# Moving From the USA - I have some questions



## MissGlobal (Aug 4, 2012)

Now I've researched some companies to do the move and some mail services - but I was wondering if you guys have any that you like that are US based. 

I basically need to ship all of my stuff. Has anyone used any good shipping companies in the US ?

The challenge is I still need to receive my US mail. I also receive paper check ( boo! ) but I do need to receive those too. I can use a scanner from my bank to scan my checks in SA - but I need a way to get my mail to me. 

Thoughts?


----------



## 2fargone (Jun 14, 2011)

MissGlobal said:


> Now I've researched some companies to do the move and some mail services - but I was wondering if you guys have any that you like that are US based.
> 
> I basically need to ship all of my stuff. Has anyone used any good shipping companies in the US ?
> 
> ...


Hi MissGlobal

I sold everything and bought everything I needed in South Africa when I came.

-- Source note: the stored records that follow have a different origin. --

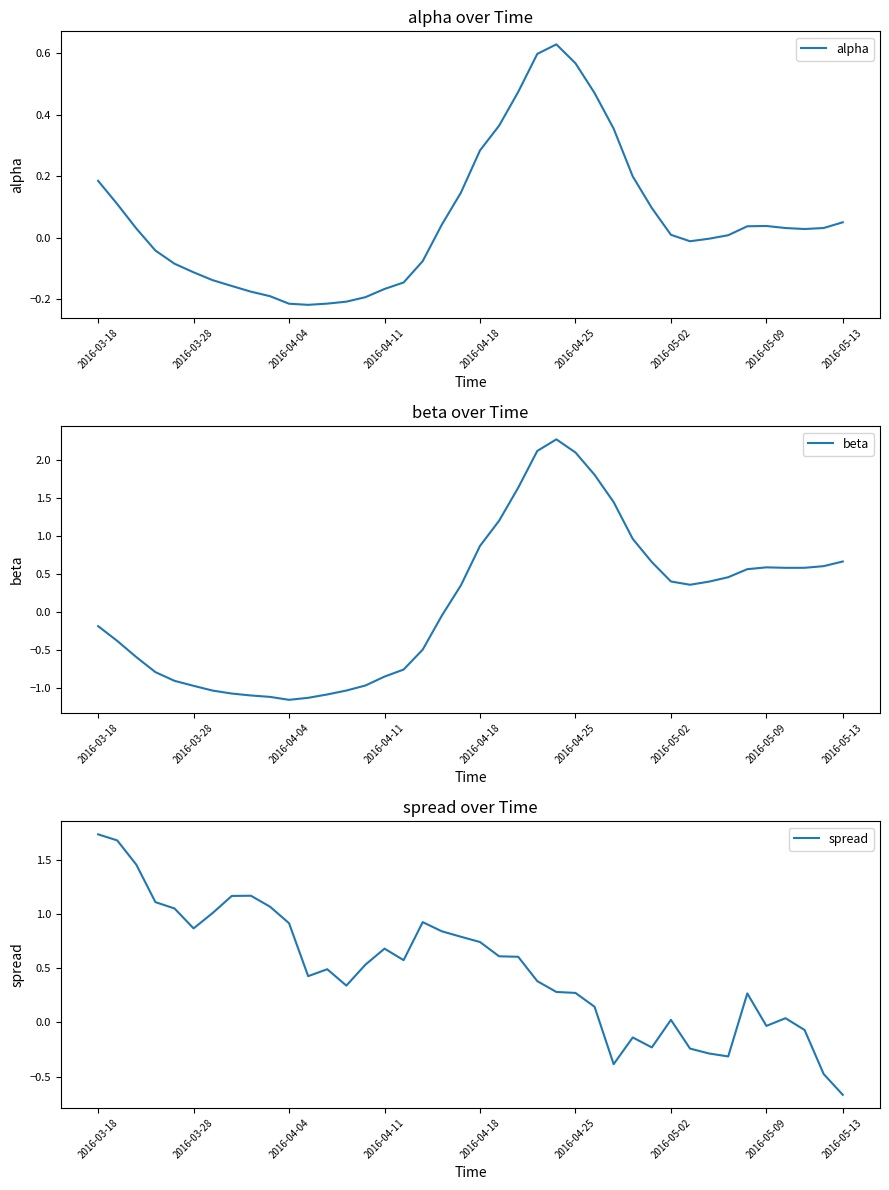

Between 14 and 32, which series saw the biggest shift?

beta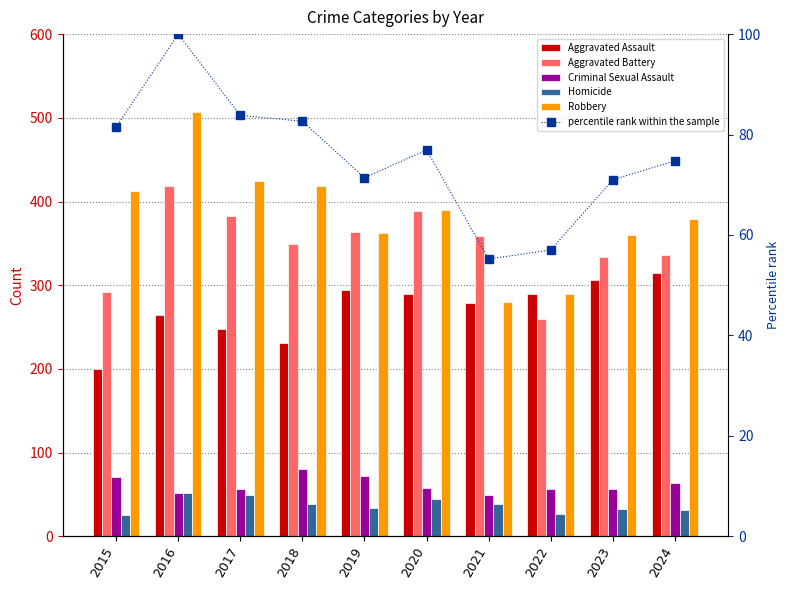

Which category has the lowest value in the Aggravated Battery series?

2022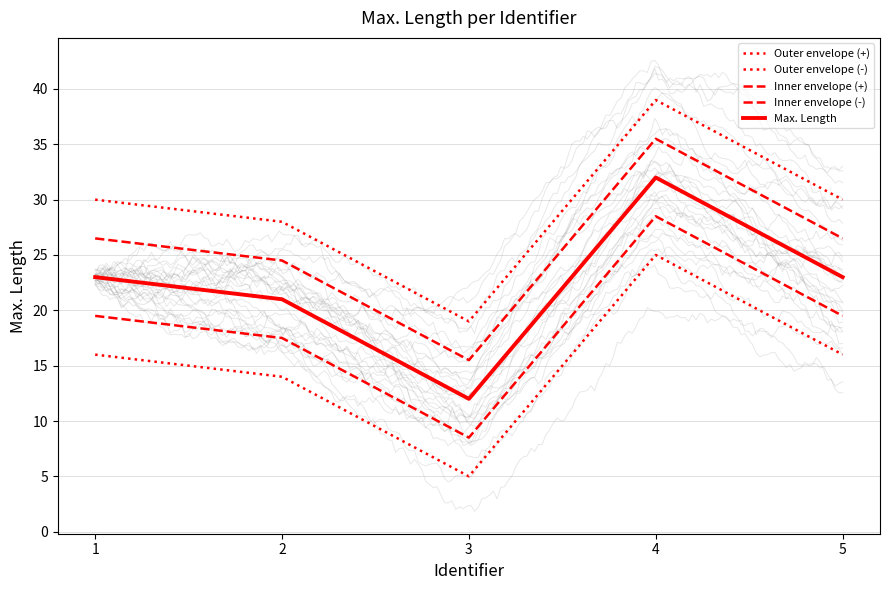

At which category does Max. Length reach its first local peak?

4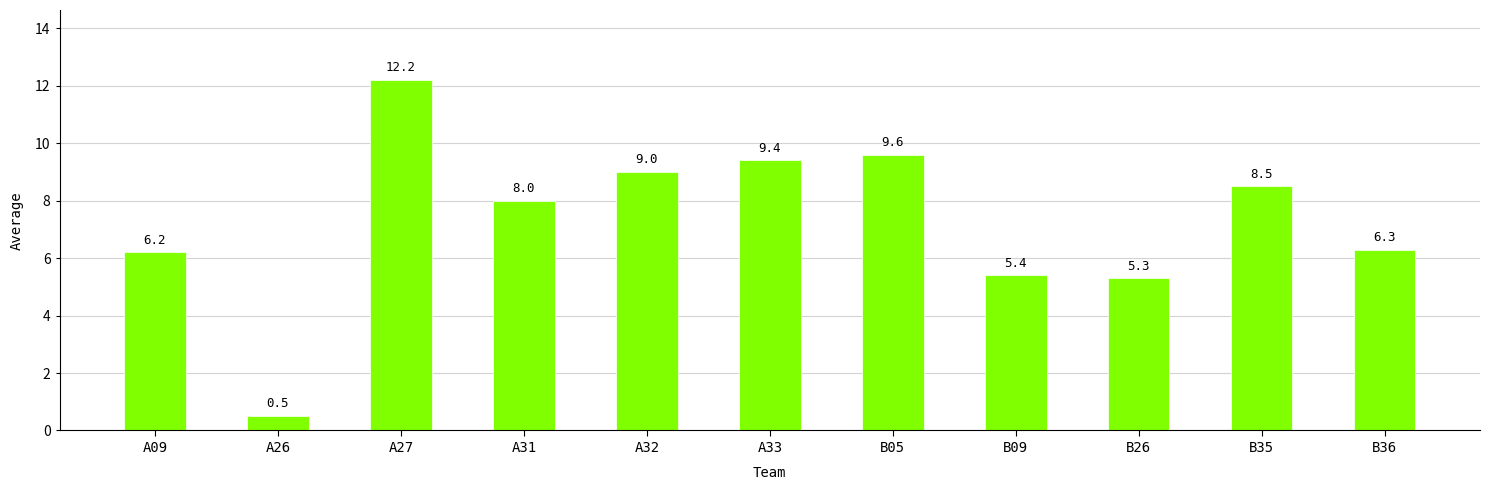

What is the sum of the values at B35 and A09?

14.7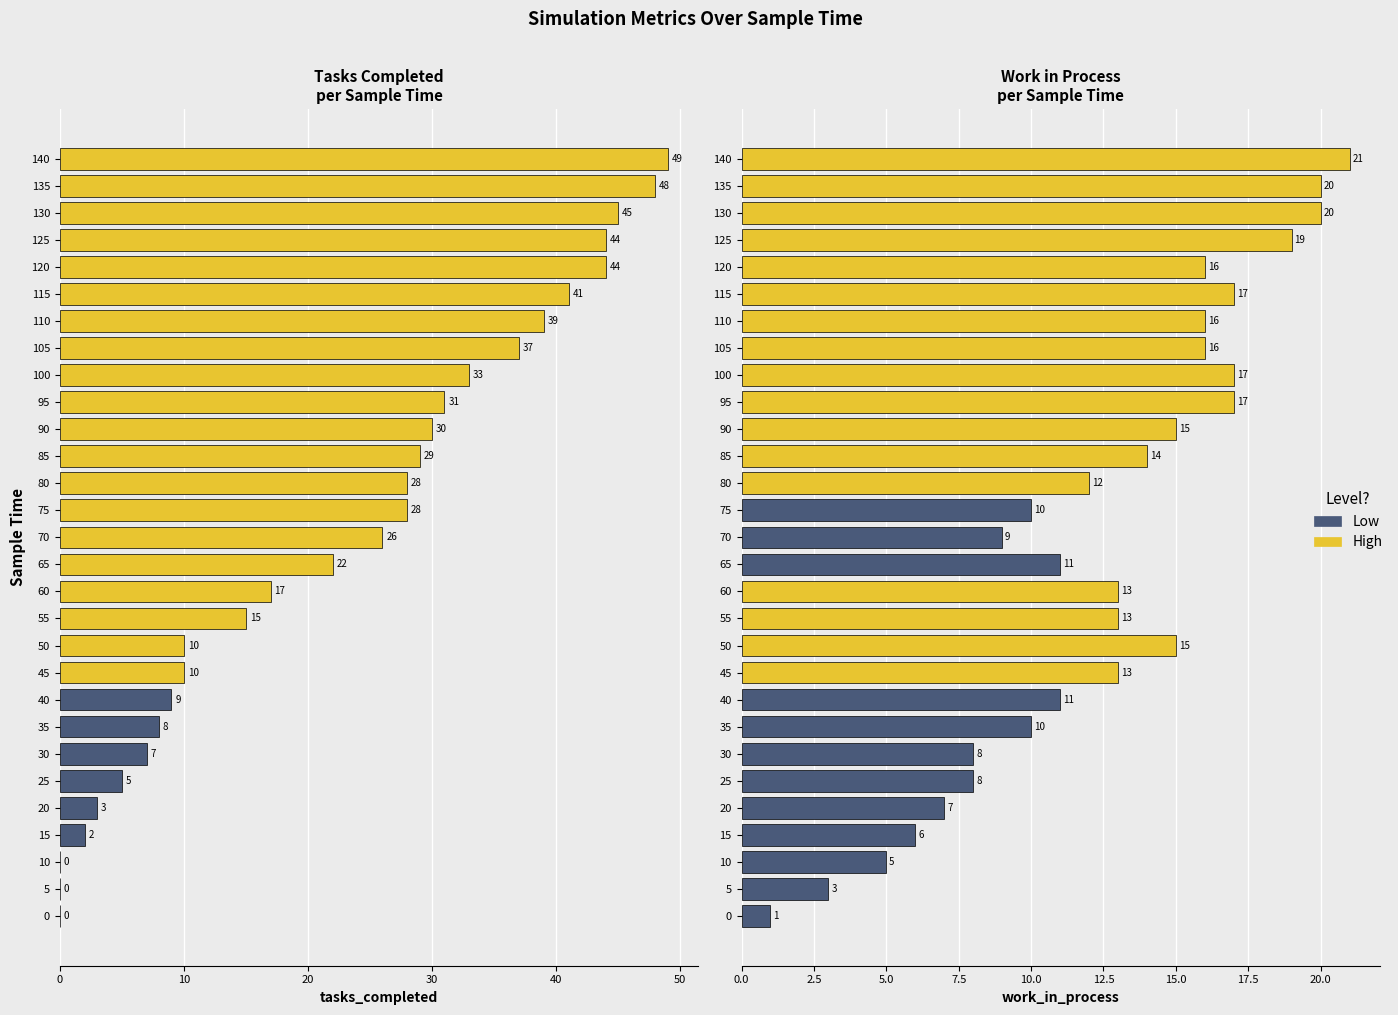

At how many categories does at least one series exceed 36?

8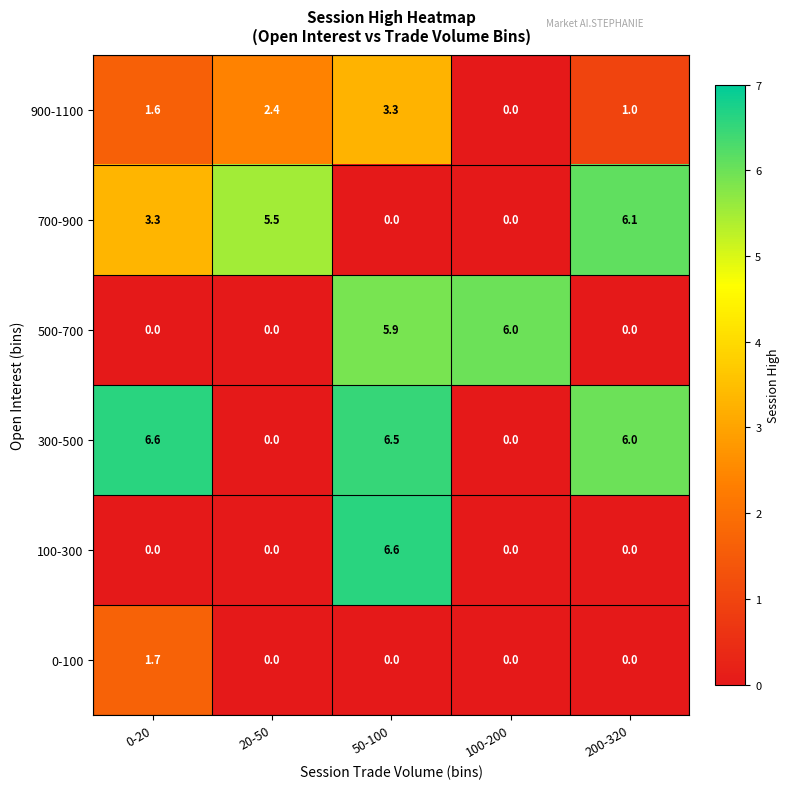

Which series changed the most between 0-20 and 200-320?

700-900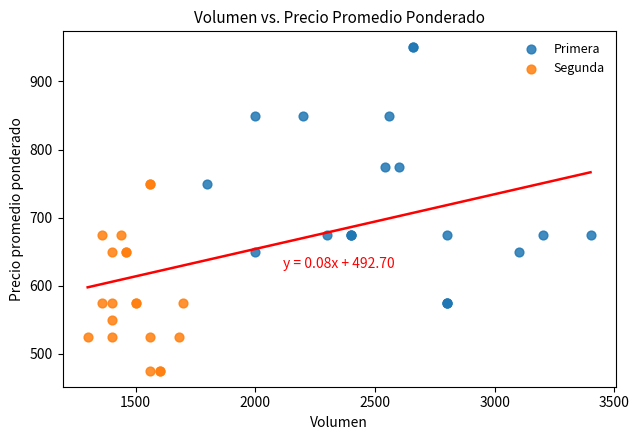

Which series reaches the maximum Y coordinate?

Primera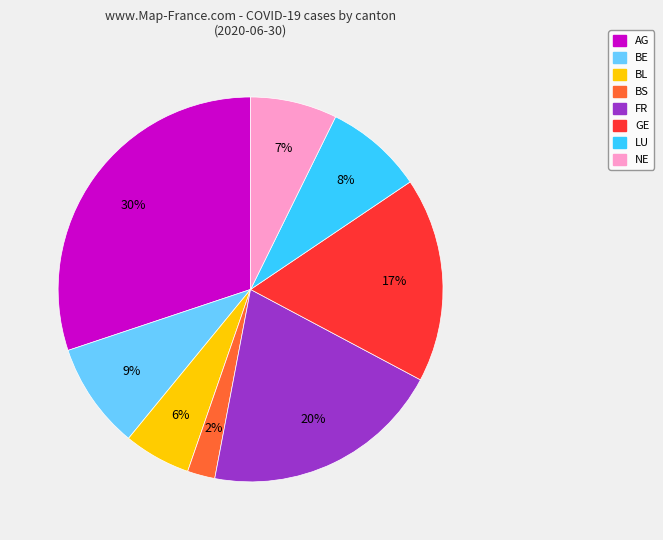

Which has a higher value, LU or FR?

FR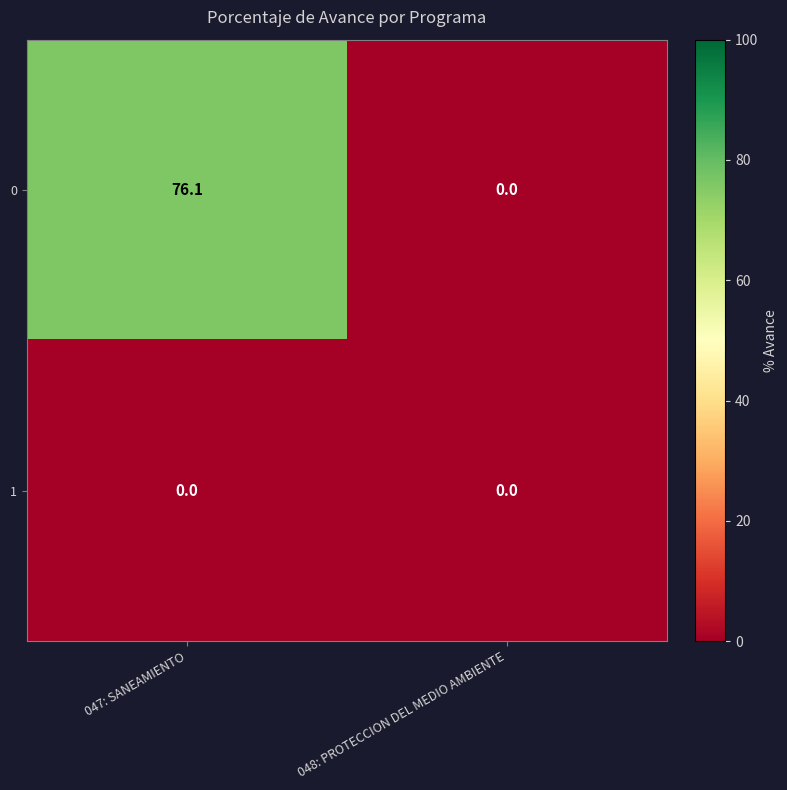

Rank the series at 047: SANEAMIENTO from highest to lowest value.

0, 1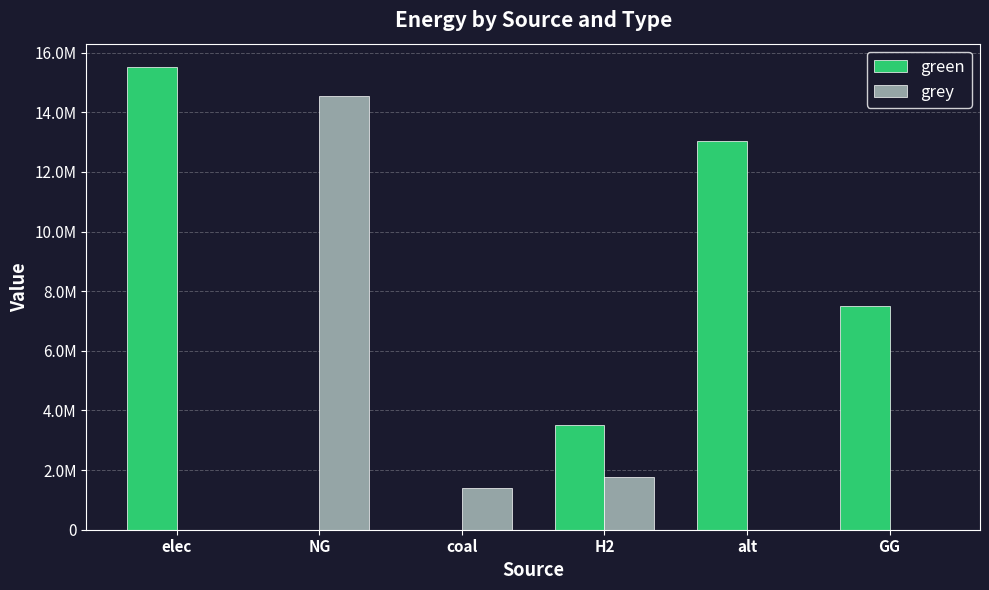

What is the label of the 6th bar from the left?

GG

I don't know if it was the smart thing to do, but I was living in NYC at the time in an apartment. I just thought new country I will start over. I came with 3 suitcases. 

Maybe someone else has moved from the USA and came advise on a shipping company.

I have all my mail shipped to may parents address. They open it and anything important they scan or if need by they will ship here. Is there any family or friends that could do this for you?


----------